Friday morning, members of Wallenpaupack Area High School’s, Students Against Destructive Decisions (SADD) program, presented a very realistic mock car crash to educate students about what could happen if people drink and drive.

Although the presentation was a general informational scenario, it took place on Friday, because an estimated 400, ninth through 12th graders were expected to attend Sunday’s prom. Marcus Sabrowski, the Vice President of SADD, said the organization was not trying to scare party goers, but to, "try to change their actions and how they value life." He added that, the best way for things to change would be by letting the students know that, "destructive decisions can lead to a detrimental end to peoples’ lives."

Area emergency responders including the state police, the Tafton Fire Company, a coroner and the Medevac from the Leigh Valley Health Network participated in the demonstration, just as if it was the real thing.

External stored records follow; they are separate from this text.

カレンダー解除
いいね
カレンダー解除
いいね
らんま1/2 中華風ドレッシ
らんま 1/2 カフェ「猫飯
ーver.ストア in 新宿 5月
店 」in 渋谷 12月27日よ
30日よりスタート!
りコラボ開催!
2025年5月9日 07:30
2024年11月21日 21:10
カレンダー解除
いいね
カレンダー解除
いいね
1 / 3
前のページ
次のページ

And it seemed real, as students from the theater department showed emotions and expressions that could not have seemed any more real than if it was happening in a movie.

A student led operation, some of the students involved in the crash were not only SADD members, but well-known students including athletes and the homecoming queen.

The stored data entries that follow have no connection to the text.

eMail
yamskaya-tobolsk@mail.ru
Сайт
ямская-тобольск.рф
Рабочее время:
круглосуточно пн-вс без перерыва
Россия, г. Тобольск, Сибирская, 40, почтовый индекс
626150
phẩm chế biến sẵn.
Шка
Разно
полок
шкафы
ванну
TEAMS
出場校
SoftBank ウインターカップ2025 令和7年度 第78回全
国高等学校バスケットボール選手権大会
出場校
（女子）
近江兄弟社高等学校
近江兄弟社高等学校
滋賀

Thursday evening, the fire department removed the windows of the vehicles, because come Friday morning, as part of the demonstration, some of the participants were lying on the hoods of the vehicles and hanging out the windows, as steam rose from the car’s engine. SADD advisor, Cindy Gregorski said during rehearsal, students were affected because of the emotion and reality of what was going on. But following the presentation, she said she saw tears and students hugging one another.

Every two to three years, the school does the mock crash and this year, senior Jordon Brown said, "they stepped it up a lot." He explained that with the inclusion of a fifth grader from the North Primary school, the presentation had a stronger impact because it showed that, the students who drink and drive, "don’t just affect teenagers and older people; you can also affect young kids."

Gregorski said including Tommy Lane, the fifth grade participant, was meant to give students a different perspective that, their actions could affect more than just other teenagers, but also families and children.

A senior, Jake Brown acted as the drunk driver in the demonstration. He said it was a scary experience because he has never gotten detention, let alone, being handcuffed and placed in a police car. He called the experience, "a reality checked," because people cannot do "reckless things like this, so you have to be careful."

First Assistant Chief of the Tafton Fire Department, Michael Cozza said some of the students were receptive and then there was also a group where, "it goes in one ear and out the other," because they think they won’t be affected by drinking and driving. He added, "hopefully they’re right."

Second Assistant Chief for the department, Ryan Rosa-Marti, said the department wanted to show the students the large number of people who are involved in the recovery process, from the 911 call to sending the injured off in a helicopter. He said, the mock crash could, "hopefully save some lives."

Of the demonstration, SADD advisor, Brett Buselli, said he hoped that the kids learned something because, "if it changed one kid’s mind, then it’s worth it." The mock crash, he said, was a visual way to teach kids that for, "their action, they need to be held accountable."